Task description:
Please go line by line and repeat the data below exactly, with no images.

=======

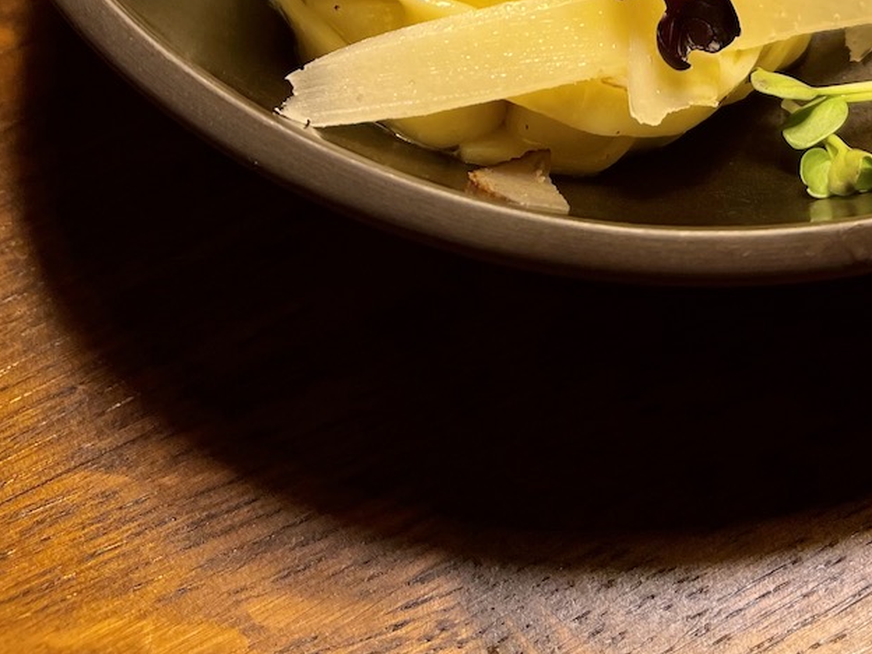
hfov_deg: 31.9
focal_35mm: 59
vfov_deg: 21.1
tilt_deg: -44.8
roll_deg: +0.9
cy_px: -322
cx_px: 690
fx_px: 1486
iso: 32
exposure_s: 1/100
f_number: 1.6
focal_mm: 5.1
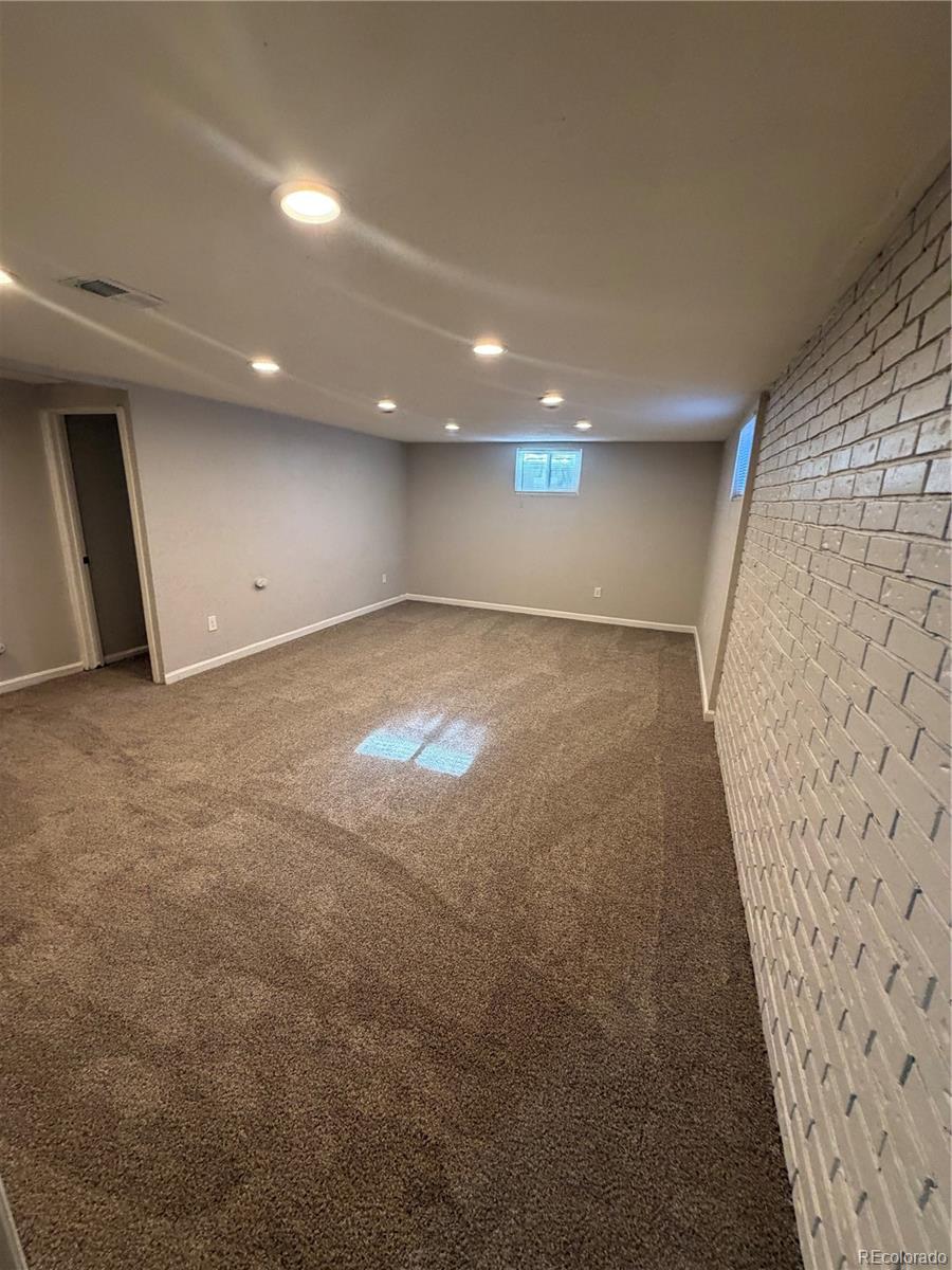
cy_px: 635
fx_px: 513
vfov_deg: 102.1
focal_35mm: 14
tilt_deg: -14.8
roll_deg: -0.3
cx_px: 476
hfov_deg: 85.7
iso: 320
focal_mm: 2.22
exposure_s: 1/60
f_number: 2.2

=======

Exercise response:
hfov_deg: 31.9
focal_35mm: 59
vfov_deg: 21.1
tilt_deg: -44.8
roll_deg: +0.9
cy_px: -322
cx_px: 690
fx_px: 1486
iso: 32
exposure_s: 1/100
f_number: 1.6
focal_mm: 5.1
cy_px: 635
fx_px: 513
vfov_deg: 102.1
focal_35mm: 14
tilt_deg: -14.8
roll_deg: -0.3
cx_px: 476
hfov_deg: 85.7
iso: 320
focal_mm: 2.22
exposure_s: 1/60
f_number: 2.2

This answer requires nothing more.